Joshua 2: 3-6
“Bring out the men who came to you and entered your house, because they have come to spy out the whole land…” She said, ‘I don’t know which way they went.’… (But she had taken them up to the roof and hidden them under the stalks of flax she had laid on the roof.”
The Hiding Place is the dramatic story of the Ten Booms, a Dutch family of Christian clockmakers who placed their lives on the line to protect fugitives from the Nazis in occupied Holland during the Second World War. For over four years the Ten Booms lived a double life as quiet Dutch clockmakers and as a safe house within the Dutch underground. The Ten Booms lived in violation of Nazi law in an effort to provide safety and protection for the enemies of the Third Reich.
Yesterday we looked at speaking the truth in love. How about lying; is it ever appropriate less than honest—to tell a lie? Are there exceptions to this rule?

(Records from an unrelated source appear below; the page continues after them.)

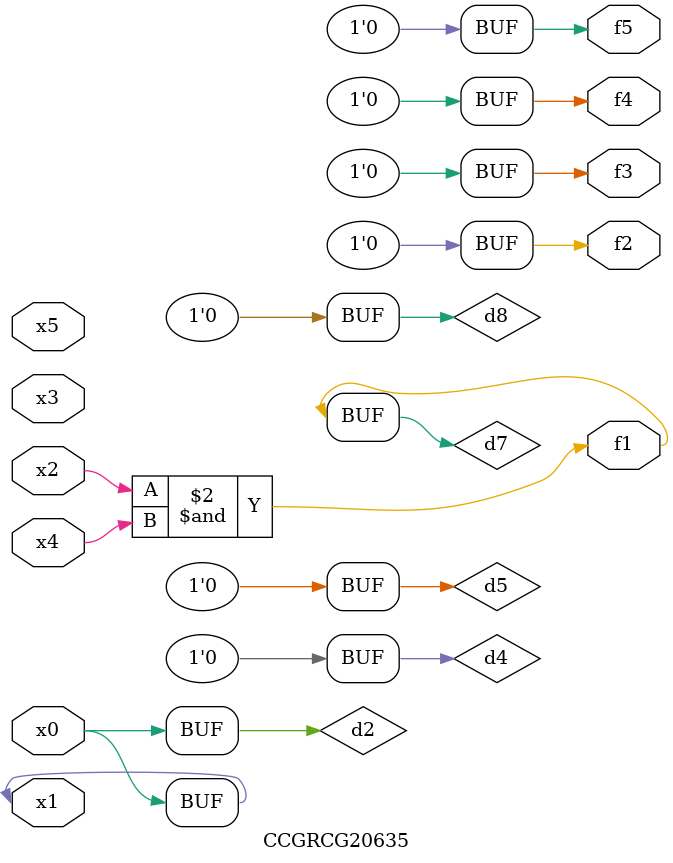
<source format=v>
module CCGRCG20635(
	input x0, x1, x2, x3, x4, x5,
	output f1, f2, f3, f4, f5
);

	wire d1, d2, d3, d4, d5, d6, d7, d8, d9;

	nand (d1, x1);
	buf (d2, x0, x1);
	nand (d3, x2, x4);
	and (d4, d1, d2);
	and (d5, d1, d2);
	nand (d6, d1, d3);
	not (d7, d3);
	xor (d8, d5);
	nor (d9, d5, d6);
	assign f1 = d7;
	assign f2 = d8;
	assign f3 = d8;
	assign f4 = d8;
	assign f5 = d8;
endmodule

</source>
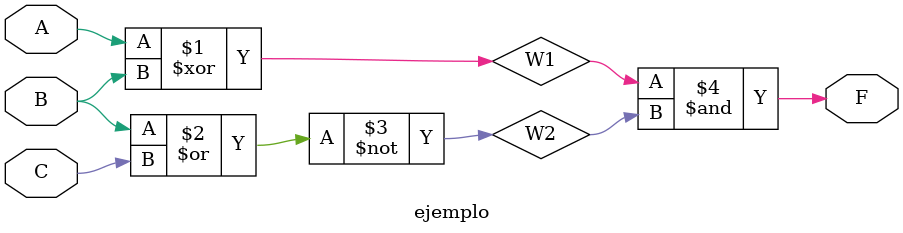
<source format=v>
module ejemplo
(//entradas y salidas
 input A,B,C,
 output F
);
//declaracion de variables
wire W1,W2;

//descripcion del circuito
assign W1=A^B;
assign W2=~(B|C);

assign F= W1&W2;

endmodule

</source>
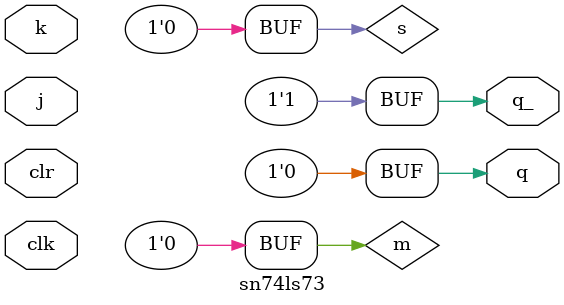
<source format=v>
module sn74ls73(q, q_, j, k, clk, clr);
input j, k, clk, clr;
output q, q_;
reg m, s;
parameter
	// TI TTL data book Vol 1, 1985
	tPLH_min=0, tPLH_typ=15, tPLH_max=20,
	tPHL_min=0, tPHL_typ=15, tPHL_max=20;
	

always @(clr==0)
begin
	m <= 0;
	s <= 0;
end

always @(posedge clk)
begin
	if (clr==1) begin
		m <= (j==0 && k==0) ? s :
			 (j==1 && k==0) ? 'b1 :
			 (j==0 && k==1) ? 'b0 : ~s;
	end
end

always @(negedge clk)
begin
	s <= m;
end

assign #(tPLH_min:tPLH_typ:tPLH_max,
		 tPHL_min:tPHL_typ:tPHL_max)
	q  = s;
assign #(tPLH_min:tPLH_typ:tPLH_max,
		 tPHL_min:tPHL_typ:tPHL_max)
	q_ = ~s; 

endmodule

</source>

Consider Samuel’s mission to anoint a new king over Israel. When God rejected Saul as King He sent his servant Samuel out to anoint a new one who would replace Saul at some point. Samuel feared for his life. Look at 1 Samuel 16:2, “But Samuel said, “How can I go? When Saul hears of it, he will kill me.” And the Lord said, “Take a heifer with you and say, ’I have come to sacrifice to the Lord.’” Samuel’s assignment was to anoint a new King, not to sacrifice a heifer. God instructed Samuel to say this to protect his life.

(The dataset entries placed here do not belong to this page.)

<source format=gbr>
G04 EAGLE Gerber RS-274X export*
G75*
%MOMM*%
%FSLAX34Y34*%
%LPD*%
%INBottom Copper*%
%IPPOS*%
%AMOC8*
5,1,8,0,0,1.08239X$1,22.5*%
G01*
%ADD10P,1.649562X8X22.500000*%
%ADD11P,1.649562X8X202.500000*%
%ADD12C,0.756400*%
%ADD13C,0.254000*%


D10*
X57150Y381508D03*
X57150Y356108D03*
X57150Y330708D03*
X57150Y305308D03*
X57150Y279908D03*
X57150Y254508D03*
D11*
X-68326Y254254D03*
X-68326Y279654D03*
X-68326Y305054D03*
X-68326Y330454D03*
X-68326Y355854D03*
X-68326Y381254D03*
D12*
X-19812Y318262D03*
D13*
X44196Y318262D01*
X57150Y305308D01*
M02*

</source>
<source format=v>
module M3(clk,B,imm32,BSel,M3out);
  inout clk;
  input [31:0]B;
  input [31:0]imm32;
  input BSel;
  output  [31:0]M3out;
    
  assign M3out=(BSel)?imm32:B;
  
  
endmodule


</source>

There are several examples in Scripture where servants of the Lord did not speak the complete truth. God does make an exception in the case of life. If we are doing or saying something that is dishonest in an effort to protect the safety or very life of a fellow human being, or even our own life, then we are doing the right thing.
Exodus 1; Joshua 2; 1 Samuel 16; Hebrews 11:31
Father, help me be sensitive to the needs of those around me, and if ever given the opportunity to help someone in need, give me the courage to be bold and to stand for what is right.